▸ Text excerpt
###
# Question about "Coming service interrupt - midnight today"



## gary (Feb 4, 2003)

Harri - _whos_ midnight? :?


----------



## cjpts (Jan 20, 2008)

Well assuming its Harri's it'll be a couple of hours ahead of you and I. From the looks of that message I think that SOTW should still be live, just very slow during that time.

Its handy how the Internet's like a spider's web - if one route breaks there's a few others to fall back on


----------



## saxmanglen (Feb 2, 2003)

It may be midnight Pacific time since that company is located in CA.


----------



## Harri Rautiainen (Jan 24, 2003)

saxmanglen said:


> It may be midnight Pacific time since that company is located in CA.


You got it right, saxman:
It is really Pacific Time. I will update the announcement.

Secondly, if everything goes right you should hardly notice it.
I posted the announcement anyway, so that you would finish typing a large essay at 11:58PM PDT.


----------



## Harri Rautiainen (Jan 24, 2003)

cjpts said:


> ................................
> Its handy how the Internet's like a spider's web - if one route breaks there's a few others to fall back on


That would be nice. I do not want to go this in details, but I do it anyway: 

My Finnish-Swedish ISP TeliaSonera had some contract disputes with their US contractor cogent.com. When cogent disconnected some time ago, for a while I had no alternate routes to reach North America.

The way I understand it that when you are within one operator's net they can pass by faulty or congested paths. But if someone refuses to connect at the peering point, the innocent surfer is out of luck.


----------



## cjpts (Jan 20, 2008)

Harri Rautiainen said:


> That would be nice. I do not want to go this in details, but I do it anyway:
> 
> My Finnish-Swedish ISP TeliaSonera had some contract disputes with their US contractor cogent.com. When cogent disconnected some time ago, for a while I had no alternate routes to reach North America.
> 
> The way I understand it that when you are within one operator's net they can pass by faulty or congested paths. But if someone refuses to connect at the peering point, the innocent surfer is out of luck.


That's no fun Harri! Seems a rather bizarre system too. My understanding is that here in England the system is more of a tangled web, allowing different routes, each feeding to the ISPs which connect to one central hub in London, which then connects to a variety of international destinations.

I hope your ISP doesn't have any more disputes! I wonder if that's why some of my Swedish friends weren't able to contact me via MSN/Hotmail for a while :?
###
▸ Stored data
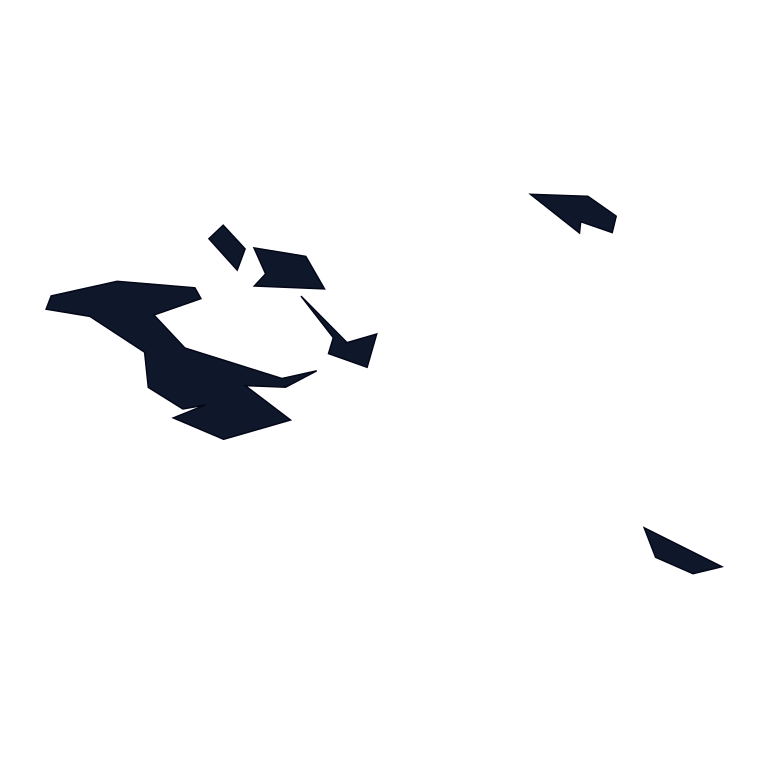 Milne Bay, orthographic projection
{"feature_id": "PNG-1252", "entity_name": "Milne Bay", "entity_type": "Province", "adm_level": 1, "iso_a3": "PNG", "parent_name": "Papua New Guinea", "parent_adm1": "", "projection": "orthographic", "projection_center": [151.454, -10.028], "detail": "coarse", "context": "isolated", "style": "filled", "palette": "ink", "viewbox_px": 768, "rotation_deg": 0, "n_neighbors": 0, "source": "natural_earth", "source_scale": "10m", "svg_char_len": 734}
<svg xmlns="http://www.w3.org/2000/svg" viewBox="0 0 768 768"><path d="M117.1,281.3L194.9,287.8L200.9,298.6L153.9,315.0L184.9,348.0L281.9,378.5L316.7,370.8L285.6,387.2L245.2,385.6L290.5,420.0L223.6,439.3L173.3,417.9L205.2,405.0L182.9,409.0L148.3,387.4L144.6,352.2L89.9,316.4L46.1,309.2L51.2,295.9L117.1,281.3ZM324.5,288.9L254.3,286.0L265.6,273.9L254.0,247.9L305.8,256.4L324.5,288.9ZM616.2,216.2L612.2,232.6L580.7,221.7L579.5,233.0L530.5,194.3L587.9,196.3L616.2,216.2ZM347.0,342.6L376.7,334.0L367.1,367.3L328.5,353.6L333.3,337.7L301.0,296.1L347.0,342.6ZM721.9,566.7L693.0,573.7L655.6,557.3L644.2,527.8L721.9,566.7ZM245.1,248.9L237.2,270.1L208.9,238.7L223.2,225.2L245.1,248.9Z" fill="#0f172a" stroke="#020617" stroke-width="1.5"/></svg>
###
▸ Stated task 1
In the forum thread about the service interrupt, rewrite the paragraph beginning "That's no fun Harri!" more briefly while keeping its main facts.
▸ Stated task 2
Summarize the forum thread about the service interrupt in two sentences.
▸ Stated task 3
Write the next post in the forum thread about the service interrupt, following on from its final post.

▸ Exercise response 1
That's no fun, Harri, and the system seems rather bizarre. In England, as I understand it, the system is more of a tangled web: different routes feed the ISPs, which all connect to one central hub in London that links to various international destinations.

▸ Exercise response 2
Asked whose midnight the announced interrupt referred to, Harri Rautiainen confirmed saxmanglen's guess of Pacific Time and said users should hardly notice it if everything goes right. When cjpts praised the Internet's alternate routes, Harri explained that a contract dispute between the ISP TeliaSonera and cogent.com had left him for a while with no alternate routes to North America, and cjpts described England's routing as a tangled web feeding a central hub in London.

▸ Exercise response 3
----------



## Harri Rautiainen (Jan 24, 2003)

cjpts said:


> That's no fun Harri! Seems a rather bizarre system too. My understanding is that here in England the system is more of a tangled web, allowing different routes, each feeding to the ISPs which connect to one central hub in London, which then connects to a variety of international destinations.


Internet is often viewed to be free-of-charge, but the fact is that someone has to pay e.g. for the transatlantic cables.



cjpts said:


> I hope your ISP doesn't have any more disputes! I wonder if that's why some of my Swedish friends weren't able to contact me via MSN/Hotmail for a while :?


No, it was a short incident.
Anyway, the mail problems are a whole different story.


----------



## cjpts (Jan 20, 2008)

Harri Rautiainen said:


> Internet is often viewed to be free-of-charge, but the fact is that someone has to pay e.g. for the transatlantic cables.
> 
> No, it was a short incident.
> Anyway, the mail problems are a whole different story.


I realise its not free - one of my seminar tutors was saying a few months ago how the university pays a few pence (probably) per GB of data through optic cabling that the university will have already paid through the nose for. Though the university acts as an ISP for quite a few thousand people, 24/7 so that must still be a massive bill!

Those mail problems sound a bit involved :? I've known certain ports to go down before rather than the whole internet service. Its a bit bizarre being able to use FTP or MSN Messenger but not download webpages! At least it was only short - Virgin Media have been having problems here since the rest of the students got back from their summer hols last October :? :?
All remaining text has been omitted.